From IRC conversation with Gabriel just now -- the patch might be technically fine, but it appears to be inconsistent with general nested list behaviour, and Gabriel it makes more sense to treat ; bla : blub as a unit. So the patch needs more discussion on https://lists.wikimedia.org/mailman/listinfo/wikitext-l . It could be that this patch is obviated by the new parser being developed ( https://www.mediawiki.org/wiki/Future ).
Adding the newparser keyword so we keep this issue in mind for it.
Additional information from http://lists.wikimedia.org/pipermail/wikitext-l/2011-November/000483.html. Nested definition lists are rare enough to allow us to decide on a new standard without breaking too many pages:
> Can we deconstruct the current parser's processing steps and build a set
> of rules that must be followed?
I think the commonly-used structures are quite clearly defined, but the
behaviour of these strange permutations is quite unspecified. The parser
output for the case reported in the bug already changed in the meantime..
> I think we need to get a dump of English Wikipedia and start using a
> simple PEG parser to scan through it looking for patterns and figuring
> out how often certain things are used - if ever.
I just ran an en-wiki article dump through a zcat/tee/grep pipeline:
pattern count example
^ 548498738 (total number of lines)
^;[^:]+: 153997 ; bla : blub
^[;:*#]+;[^:]+: 3817 *; bla : blub
^[:;*#]*;[^:]*:: 41 most probably ;::
^[;:*#]*;[^:]+:: 17 ;; bla :: blub
Nested definition lists are not exactly common. Lines starting with ';;'
often appear as comments in code listings. The most common other
application appears to be indentation and emphasis. Any change in the
produced structure that keeps indentation and bolding should thus avoid
(In reply to comment #7)
Dan, I'm marking this patch reviewed per Gabriel's comments; it would be great if you could reply, revise, and resubmit. Thanks!

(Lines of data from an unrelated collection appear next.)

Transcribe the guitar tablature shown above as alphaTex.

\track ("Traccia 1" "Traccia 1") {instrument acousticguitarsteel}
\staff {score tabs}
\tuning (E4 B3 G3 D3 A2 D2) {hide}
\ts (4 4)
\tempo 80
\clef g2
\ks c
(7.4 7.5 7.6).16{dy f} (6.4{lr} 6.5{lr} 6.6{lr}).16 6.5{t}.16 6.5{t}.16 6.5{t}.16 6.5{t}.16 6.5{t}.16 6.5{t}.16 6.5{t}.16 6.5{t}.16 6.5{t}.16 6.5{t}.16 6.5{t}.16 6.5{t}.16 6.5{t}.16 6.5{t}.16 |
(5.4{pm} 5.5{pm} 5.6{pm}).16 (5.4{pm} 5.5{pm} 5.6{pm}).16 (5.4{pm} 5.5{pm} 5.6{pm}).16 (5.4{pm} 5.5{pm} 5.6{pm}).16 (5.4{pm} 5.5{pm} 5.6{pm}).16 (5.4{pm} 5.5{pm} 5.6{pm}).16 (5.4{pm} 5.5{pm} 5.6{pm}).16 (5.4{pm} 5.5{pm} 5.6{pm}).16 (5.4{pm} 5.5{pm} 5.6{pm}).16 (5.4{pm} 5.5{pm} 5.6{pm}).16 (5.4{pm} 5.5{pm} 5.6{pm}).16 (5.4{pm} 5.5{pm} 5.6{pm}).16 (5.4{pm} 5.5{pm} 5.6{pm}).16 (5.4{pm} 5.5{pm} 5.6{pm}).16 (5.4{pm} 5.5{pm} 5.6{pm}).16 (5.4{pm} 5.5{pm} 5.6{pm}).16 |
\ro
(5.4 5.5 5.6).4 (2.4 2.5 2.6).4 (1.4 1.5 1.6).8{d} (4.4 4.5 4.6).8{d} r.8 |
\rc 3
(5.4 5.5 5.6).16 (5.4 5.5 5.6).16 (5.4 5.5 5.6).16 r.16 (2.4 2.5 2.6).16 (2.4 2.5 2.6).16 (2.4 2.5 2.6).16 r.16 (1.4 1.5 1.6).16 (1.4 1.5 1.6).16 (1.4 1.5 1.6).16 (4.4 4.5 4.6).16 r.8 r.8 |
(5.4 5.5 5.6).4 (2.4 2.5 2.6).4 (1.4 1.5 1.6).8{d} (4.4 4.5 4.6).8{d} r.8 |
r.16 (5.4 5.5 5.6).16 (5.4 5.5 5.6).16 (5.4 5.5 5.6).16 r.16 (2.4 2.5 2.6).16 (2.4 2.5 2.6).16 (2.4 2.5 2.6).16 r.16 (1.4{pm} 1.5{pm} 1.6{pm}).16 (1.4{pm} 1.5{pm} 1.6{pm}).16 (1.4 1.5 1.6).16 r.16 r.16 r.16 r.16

*** Bug 11894 has been marked as a duplicate of this bug. ***
We added several parser tests documenting Parsoid's behavior in parserTests.txt, but disabled them for the PHP parser for now. Please test the patch against those. The expected output might need whitespace adjustment to match the PHP parser output. The Parsoid parser test runner renormalizes whitespace, so should still pass after those changes.